26 March 2002, Volume
IT'S BELARUSIAN MODEL, OFFICIALLY.
Addressing a training seminar for Belarusian government officials last week, President Alyaksandr Lukashenka announced that the country under his leadership has worked out a new form of economic development. All that is taking place in Belarus's economy should now officially be called the "Belarusian model of development."
"You know, even before the presidential elections [in 2001], even before the beginning of 2001, or maybe at some point in 2001 -- I cannot remember exactly when -- my aides, former presidential administration head Mikhail Myasnikovich and many others in the government, included the phrase 'Belarusian model of development' in reports to me. And I crossed out this phrase each time," Belarusian Television quoted the president as saying. "I was afraid that I would be criticized for inventing some special Belarusian model, some special way. But today, particularly after the election, we decided to openly speak up about the Belarusian model of development, after foreign partners as well as opponents, not only partners, spoke out about that of their own free will while assessing our way of development."
According to Lukashenka, the basic features of the Belarusian model of development are: strong and efficient state authority, equal development conditions for the state-controlled and private sectors, privatization in the interests of the state, and orientation toward integration processes with the CIS in general and Russia in particular.
Lukashenka admitted that he devised the Belarusian model of development while studying Western European economies:
"The German and Swedish economies provide standard examples of the socially oriented market economy. I told you about that five or six years ago. And we were guided by [these examples]. Their main distinctive feature is active participation of the state in regulating socioeconomic processes. In the Swedish [Scandinavian] model, the state is given the role of the main socioeconomic force. Therefore, [Sweden's] results in the socioeconomic sphere are the most striking among all states on the globe.... Why have we risked creating our own model? The point is that, while studying the experience of economic transformation in other countries, we have seen that there is no universal model of development. It is impossible to mechanically adapt the [economic] practice of one country to another because of the peculiarity of economic life and national traditions in each country. Our approach suits the traditions of the Belarusian people and the interests of citizens to the maximum possible extent. Our model assumes that the solution of even the most complex socioeconomic problems should be sought with the least social costs."
President Lukashenka went on to promise his ministers and regional-level officials that last week's training seminar will become a regular event, and that he will personally take charge of and responsibility for their economic education.

--- --- ---

CHALLENGES:
[1] From the article on the Belarusian model, repeat everything from "According to Lukashenka, the" down to "Russia in particular.".
[2] In the article on the Belarusian model, which two economies does Lukashenka name as standard examples of the socially oriented market economy?
[3] Say whether each statement agrees with the article on the Belarusian model, answering yes or no and quoting the deciding words: (a) Lukashenka crossed out the phrase "Belarusian model of development" when his aides put it in reports. (b) Lukashenka said there is a universal model of development. (c) The training seminar was held for Belarusian government officials.

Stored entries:
--- --- ---

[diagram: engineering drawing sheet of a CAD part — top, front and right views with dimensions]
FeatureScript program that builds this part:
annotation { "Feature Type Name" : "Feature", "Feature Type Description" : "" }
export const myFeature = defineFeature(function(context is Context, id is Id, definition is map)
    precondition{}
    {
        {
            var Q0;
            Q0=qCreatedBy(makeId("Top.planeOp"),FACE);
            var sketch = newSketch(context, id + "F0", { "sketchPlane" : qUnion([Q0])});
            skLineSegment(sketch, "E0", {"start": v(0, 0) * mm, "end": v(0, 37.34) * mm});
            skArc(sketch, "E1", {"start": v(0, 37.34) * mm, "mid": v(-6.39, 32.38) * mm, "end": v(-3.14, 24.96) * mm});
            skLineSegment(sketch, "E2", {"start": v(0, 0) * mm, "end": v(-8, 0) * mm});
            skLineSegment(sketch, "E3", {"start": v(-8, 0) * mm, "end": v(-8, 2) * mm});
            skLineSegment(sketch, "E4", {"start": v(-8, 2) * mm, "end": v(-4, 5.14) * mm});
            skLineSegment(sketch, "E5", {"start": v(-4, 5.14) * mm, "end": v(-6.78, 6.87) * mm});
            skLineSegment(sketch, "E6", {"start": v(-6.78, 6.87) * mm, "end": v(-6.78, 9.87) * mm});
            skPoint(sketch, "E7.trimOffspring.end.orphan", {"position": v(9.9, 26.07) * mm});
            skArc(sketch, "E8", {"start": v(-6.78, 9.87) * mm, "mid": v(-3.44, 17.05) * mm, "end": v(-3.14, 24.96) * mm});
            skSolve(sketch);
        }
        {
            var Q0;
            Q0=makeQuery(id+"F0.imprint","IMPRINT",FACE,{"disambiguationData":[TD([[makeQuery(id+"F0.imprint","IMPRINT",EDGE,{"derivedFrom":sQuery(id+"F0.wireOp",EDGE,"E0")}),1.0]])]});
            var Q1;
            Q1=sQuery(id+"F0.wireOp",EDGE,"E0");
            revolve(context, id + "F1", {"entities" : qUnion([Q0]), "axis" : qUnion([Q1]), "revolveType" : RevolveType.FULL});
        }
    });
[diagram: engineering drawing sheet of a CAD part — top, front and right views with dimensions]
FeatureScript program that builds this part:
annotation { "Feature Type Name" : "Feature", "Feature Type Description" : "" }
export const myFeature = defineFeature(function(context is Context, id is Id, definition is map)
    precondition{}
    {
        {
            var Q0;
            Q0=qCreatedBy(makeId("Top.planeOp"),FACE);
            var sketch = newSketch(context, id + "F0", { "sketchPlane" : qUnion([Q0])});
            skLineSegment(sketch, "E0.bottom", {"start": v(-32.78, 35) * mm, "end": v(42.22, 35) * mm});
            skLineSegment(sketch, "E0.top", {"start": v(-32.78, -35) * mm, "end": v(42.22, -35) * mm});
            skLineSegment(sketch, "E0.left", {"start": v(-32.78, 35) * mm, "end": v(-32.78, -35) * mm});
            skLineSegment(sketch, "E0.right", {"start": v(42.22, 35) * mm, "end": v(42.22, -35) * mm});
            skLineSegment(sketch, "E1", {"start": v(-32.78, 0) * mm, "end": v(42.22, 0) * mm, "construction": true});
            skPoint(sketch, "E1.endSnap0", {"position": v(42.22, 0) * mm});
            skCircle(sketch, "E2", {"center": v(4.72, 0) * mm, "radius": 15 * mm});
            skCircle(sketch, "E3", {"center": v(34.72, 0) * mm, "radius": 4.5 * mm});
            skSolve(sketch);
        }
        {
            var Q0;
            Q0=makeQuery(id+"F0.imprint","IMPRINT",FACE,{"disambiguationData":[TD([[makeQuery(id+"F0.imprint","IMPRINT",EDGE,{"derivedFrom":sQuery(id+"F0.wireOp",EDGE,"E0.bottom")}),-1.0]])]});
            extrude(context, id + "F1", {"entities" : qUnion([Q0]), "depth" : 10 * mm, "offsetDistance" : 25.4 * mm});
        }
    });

--- --- ---

CORRECT ANSWERS:
[1]
According to Lukashenka, the basic features of the Belarusian model of development are: strong and efficient state authority, equal development conditions for the state-controlled and private sectors, privatization in the interests of the state, and orientation toward integration processes with the CIS in general and Russia in particular.

[2] The German and Swedish economies.

[3]
(a) Yes: "And I crossed out this phrase each time."
(b) No: "we have seen that there is no universal model of development."
(c) Yes: "a training seminar for Belarusian government officials."